40:10 – Danger Mouse and Sparkle Horse were supposed to put out a record this summer. Due to an ongoing dispute with the label, EMI, the album is not going to be released because of various label-oriented issues. They’re disappointed in this, and plan to release a fully-illustrated artwork-done jewel case. Within the jewel case will be a blank CDR, which will be labeled, “For legal reasons, enclosed is a CDR. It contains no music. Use it as you will.”

48:43 – Gillette has put up some instructional videos on better shaving. One is called “Go further for body shaving,” which states that “When there’s no underbrush, the tree looks taller.”

52:42 – When the Bureau of Prisons transfers mid- to low-level prisoners to a halfway house or another facility to house inmates, they buy them tickets and let them travel alone on Greyhound buses because it’s more cost-effective. In the last three years, 180 inmates have skipped out on their transfer.

54:58 – A new documentary about teenage girls in the U.S. claims that oral sex is the new good-night kiss.

1:01:28 – Vans made a breakdancing shoe specifically for breakers. If Seth had these shoes he might actually do the moonwalk on camera to make up for when he bitched out in Episode 100 - Part II.

Extra Notes

3:37 – Seth’s mother is having a yard sale this weekend and Seth wishes her good luck, even though she’s selling everything for $1.

19:15 – Seth gives a summer warning for people to watch out for peeds in and around ice cream trucks. Jah wonders if anyone else has mobile lunch trucks like they do in L.A. (Korean BBQ, Taco, Vegan, etc.)

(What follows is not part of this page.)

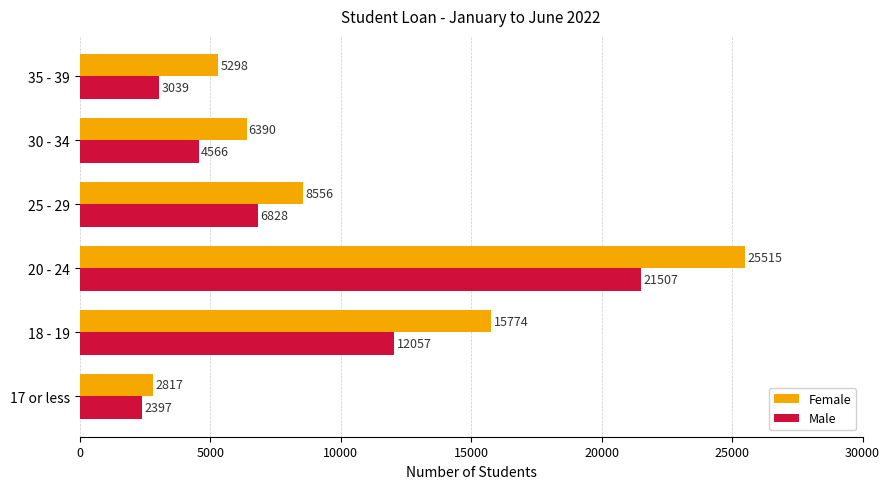

Which series has the largest total across all categories?

Female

1:05:56 – Uhh Yeah Dude has been pinballing around the iTunes rankings. They escalated as high as No. 3 and then fell off the top 15; however, they were up to No. 38 this week for total downloads, which is really high — possibly the highest they’ve been.

Awesome Studies

31:06 – The National Institute of Health will spend another $2.6 million in a study that will fund Chinese prostitutes, to teach them how to drink less alcohol while having sex on the job. It’s a five-year program; they will visit more than 100 whorehouses in China, collect data on over 700 different prostitutes and there will be 150 pimps and madames involved in the study as well.

Jonathan Lee Riches

33:42 – Friend of the show Jonathan Lee Riches (Episode 083, 34:22), who is currently serving a term in the federal penitentiary in Lexington, Ky., has filed his latest lawsuit – he is filing suit against The Guinness Book of World Records, seeking an injunction to stop them from naming him as the person who has filed the most lawsuits of all time. Just prior to this lawsuit, JLR also sued Black History Month and the butter substitute I Can’t Believe It’s Not Butter. He claims that the Guinness Book of World Records has “no right to publish my legal masterpieces.”

35:37 – A few months ago, Seth looked up Jonathan Lee Riches’ penitentiary, got the address, got his inmate number and sent him a letter taunting him, calling him out for not suing Uhh Yeah Dude yet. He even gave him all the info he needed to listen to the show.

Letters to the Editor

5:17 – Newsweek questions. Adrian Wood of Baton Rouge, La., to Larry King: “Larry, how many pairs of suspenders do you have?” Larry King: “Never counted them. But my guess would be—there are suspenders in New York, in Washington and of course in my home at Los Angeles—150. But they can’t be clip-ons. Every pair of pants I buy—jeans, anything—we sew in the suspender buttons.”

Rants and Raves

1:13 – Jah makes fun of Pier One Imports for being such a low-rent store yet managing to remain in business.

6:30 – Seth slams Larry King for getting thrown out of his son’s Little League game and not saving that energy for conducting good interviews.

21:20 – Seth hammers Marilyn Manson for releasing a new record and having the most played-out game in history and yet somehow dating Evan Rachel Wood.

42:01 – Seth rips Eric Clapton for not thinking he’s made his best album yet.